3. Die Fakten-Challenge: Tägliches Wissensquiz
Stelle dir täglich drei Fragen zu verschiedenen Wissensbereichen und beantworte sie ohne externe Hilfe:
- Eine Frage zu aktuellen Ereignissen
- Eine Frage zu deinem Fachgebiet
- Eine Frage zu Allgemeinwissen
Beispiele:
- “Wer ist der aktuelle Bundeskanzler von Deutschland?”
- “Welche drei Hauptprinzipien gelten in meinem Berufsfeld?”
- “In welchem Jahr fiel die Berliner Mauer?”
Überprüfe deine Antworten erst nach dem Versuch.
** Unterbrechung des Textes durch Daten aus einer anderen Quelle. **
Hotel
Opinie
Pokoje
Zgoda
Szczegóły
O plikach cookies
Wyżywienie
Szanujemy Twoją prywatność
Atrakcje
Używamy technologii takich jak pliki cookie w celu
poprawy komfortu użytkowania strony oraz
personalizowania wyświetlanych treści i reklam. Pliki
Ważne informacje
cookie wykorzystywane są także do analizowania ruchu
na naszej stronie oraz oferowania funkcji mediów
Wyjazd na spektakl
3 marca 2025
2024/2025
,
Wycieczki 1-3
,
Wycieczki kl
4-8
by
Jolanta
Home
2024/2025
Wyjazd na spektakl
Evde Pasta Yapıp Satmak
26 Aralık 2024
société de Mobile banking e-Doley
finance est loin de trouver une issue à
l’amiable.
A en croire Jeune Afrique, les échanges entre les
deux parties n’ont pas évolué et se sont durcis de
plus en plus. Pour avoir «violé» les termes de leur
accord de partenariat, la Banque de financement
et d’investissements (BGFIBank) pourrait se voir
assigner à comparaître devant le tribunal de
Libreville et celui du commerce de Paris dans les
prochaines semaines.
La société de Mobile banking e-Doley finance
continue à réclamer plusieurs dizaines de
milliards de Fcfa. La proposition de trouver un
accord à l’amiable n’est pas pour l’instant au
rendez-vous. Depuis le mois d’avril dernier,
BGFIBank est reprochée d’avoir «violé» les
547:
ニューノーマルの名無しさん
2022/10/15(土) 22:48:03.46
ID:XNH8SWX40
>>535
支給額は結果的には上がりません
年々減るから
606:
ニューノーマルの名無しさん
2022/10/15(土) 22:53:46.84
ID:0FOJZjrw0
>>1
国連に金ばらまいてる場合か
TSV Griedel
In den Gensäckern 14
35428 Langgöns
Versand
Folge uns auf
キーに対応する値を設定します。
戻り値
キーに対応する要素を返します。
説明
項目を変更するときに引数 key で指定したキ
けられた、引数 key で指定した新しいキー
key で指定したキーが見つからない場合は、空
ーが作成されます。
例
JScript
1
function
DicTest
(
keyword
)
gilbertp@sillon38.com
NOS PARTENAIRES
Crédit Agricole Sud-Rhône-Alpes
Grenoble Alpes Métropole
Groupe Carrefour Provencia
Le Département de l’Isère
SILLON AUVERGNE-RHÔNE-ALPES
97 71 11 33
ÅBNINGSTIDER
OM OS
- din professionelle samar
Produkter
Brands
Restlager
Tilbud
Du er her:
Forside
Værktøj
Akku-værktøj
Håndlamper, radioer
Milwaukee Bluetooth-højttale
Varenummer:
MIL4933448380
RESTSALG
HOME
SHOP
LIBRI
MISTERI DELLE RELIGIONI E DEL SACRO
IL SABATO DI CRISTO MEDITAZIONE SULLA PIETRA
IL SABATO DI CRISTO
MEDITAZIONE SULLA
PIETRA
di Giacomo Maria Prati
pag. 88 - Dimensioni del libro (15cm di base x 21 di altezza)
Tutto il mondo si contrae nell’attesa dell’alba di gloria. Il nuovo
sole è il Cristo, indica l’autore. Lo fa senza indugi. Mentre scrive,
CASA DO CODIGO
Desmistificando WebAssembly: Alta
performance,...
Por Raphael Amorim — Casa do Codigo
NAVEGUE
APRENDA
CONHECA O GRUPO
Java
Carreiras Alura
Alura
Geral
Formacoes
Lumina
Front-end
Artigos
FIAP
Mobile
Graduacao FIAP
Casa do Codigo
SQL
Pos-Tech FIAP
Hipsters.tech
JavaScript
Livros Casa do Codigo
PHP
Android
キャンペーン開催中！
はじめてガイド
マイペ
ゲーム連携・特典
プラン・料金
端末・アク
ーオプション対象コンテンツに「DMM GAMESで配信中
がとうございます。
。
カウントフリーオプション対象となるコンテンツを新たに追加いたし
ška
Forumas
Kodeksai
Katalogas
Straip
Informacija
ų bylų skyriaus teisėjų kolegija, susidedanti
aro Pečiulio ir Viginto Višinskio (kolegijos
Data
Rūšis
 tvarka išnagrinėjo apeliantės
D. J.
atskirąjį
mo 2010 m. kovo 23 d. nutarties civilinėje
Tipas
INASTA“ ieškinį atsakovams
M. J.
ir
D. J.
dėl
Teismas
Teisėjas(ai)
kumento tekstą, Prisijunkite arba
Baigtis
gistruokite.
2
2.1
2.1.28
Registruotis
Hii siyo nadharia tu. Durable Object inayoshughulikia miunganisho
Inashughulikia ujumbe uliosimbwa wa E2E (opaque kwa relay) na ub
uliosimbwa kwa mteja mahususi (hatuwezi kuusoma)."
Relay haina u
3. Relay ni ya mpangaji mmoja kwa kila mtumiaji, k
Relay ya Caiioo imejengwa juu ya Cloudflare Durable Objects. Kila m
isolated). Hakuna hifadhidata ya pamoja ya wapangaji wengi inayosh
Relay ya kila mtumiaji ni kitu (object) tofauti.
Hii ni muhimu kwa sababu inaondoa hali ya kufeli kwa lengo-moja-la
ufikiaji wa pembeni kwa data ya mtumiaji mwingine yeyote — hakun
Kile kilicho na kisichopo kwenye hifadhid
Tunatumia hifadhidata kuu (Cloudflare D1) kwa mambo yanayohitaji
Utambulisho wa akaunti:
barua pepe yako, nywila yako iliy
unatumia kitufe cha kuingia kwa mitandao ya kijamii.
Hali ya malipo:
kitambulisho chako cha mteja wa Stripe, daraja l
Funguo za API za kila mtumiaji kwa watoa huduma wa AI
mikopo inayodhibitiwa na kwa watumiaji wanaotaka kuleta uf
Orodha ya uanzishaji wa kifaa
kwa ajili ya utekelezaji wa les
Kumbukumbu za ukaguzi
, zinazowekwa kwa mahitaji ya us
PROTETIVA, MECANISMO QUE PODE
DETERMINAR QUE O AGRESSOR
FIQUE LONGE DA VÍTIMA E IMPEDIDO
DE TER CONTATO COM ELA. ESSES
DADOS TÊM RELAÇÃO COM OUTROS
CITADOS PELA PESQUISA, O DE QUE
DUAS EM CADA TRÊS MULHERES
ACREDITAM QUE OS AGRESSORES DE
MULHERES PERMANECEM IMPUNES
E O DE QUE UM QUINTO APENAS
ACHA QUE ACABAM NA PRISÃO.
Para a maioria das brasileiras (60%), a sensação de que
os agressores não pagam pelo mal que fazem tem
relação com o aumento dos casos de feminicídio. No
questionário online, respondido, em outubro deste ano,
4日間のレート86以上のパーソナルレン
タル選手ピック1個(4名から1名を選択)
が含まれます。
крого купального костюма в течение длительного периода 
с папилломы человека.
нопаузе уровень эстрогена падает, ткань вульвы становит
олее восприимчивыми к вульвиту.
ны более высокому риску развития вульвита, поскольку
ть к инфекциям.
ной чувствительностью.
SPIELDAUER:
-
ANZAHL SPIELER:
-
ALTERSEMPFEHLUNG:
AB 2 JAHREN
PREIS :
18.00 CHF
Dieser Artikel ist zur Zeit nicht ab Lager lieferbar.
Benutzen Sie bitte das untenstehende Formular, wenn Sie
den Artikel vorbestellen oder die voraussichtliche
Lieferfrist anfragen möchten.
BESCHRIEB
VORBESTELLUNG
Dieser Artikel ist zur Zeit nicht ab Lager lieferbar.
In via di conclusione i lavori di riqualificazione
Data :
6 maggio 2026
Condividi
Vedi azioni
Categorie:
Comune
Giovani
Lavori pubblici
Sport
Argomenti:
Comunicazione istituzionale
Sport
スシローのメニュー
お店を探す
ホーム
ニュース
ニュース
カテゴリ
Führe eine Erfolgsstatistik und versuche, dich kontinuierlich zu verbessern.
Meine Empfehlung für dich
Beginne heute mit einem einfachen Experiment: Versuche, einen ganzen Tag lang ohne dein Smartphone zu navigieren. Nutze eine physische Karte oder frage Menschen nach dem Weg. Spüre, wie sich das anfühlt. Welche Fähigkeiten aktivierst du dabei? Welche Unsicherheiten entstehen?
Dein Gedächtnis ist zwar kein Muskel aber es funktioniert ähnlich wie ein Muskel. Auch wenn es schwächer geworden ist, kannst du es wieder trainieren. Jede Information, die du bewusst memorierst, jede Route, die du ohne GPS fährst, jeder Fakt, den du aus dem Kopf abrufst, macht dein Gedächtnis ein bisschen stärker.
Ein starkes Gedächtnis ist wie ein gut sortierter Werkzeugkasten: Je mehr Werkzeuge du hast, desto besser kannst du neue Probleme lösen. Ein leerer Werkzeugkasten macht dich abhängig von anderen – auch von KI.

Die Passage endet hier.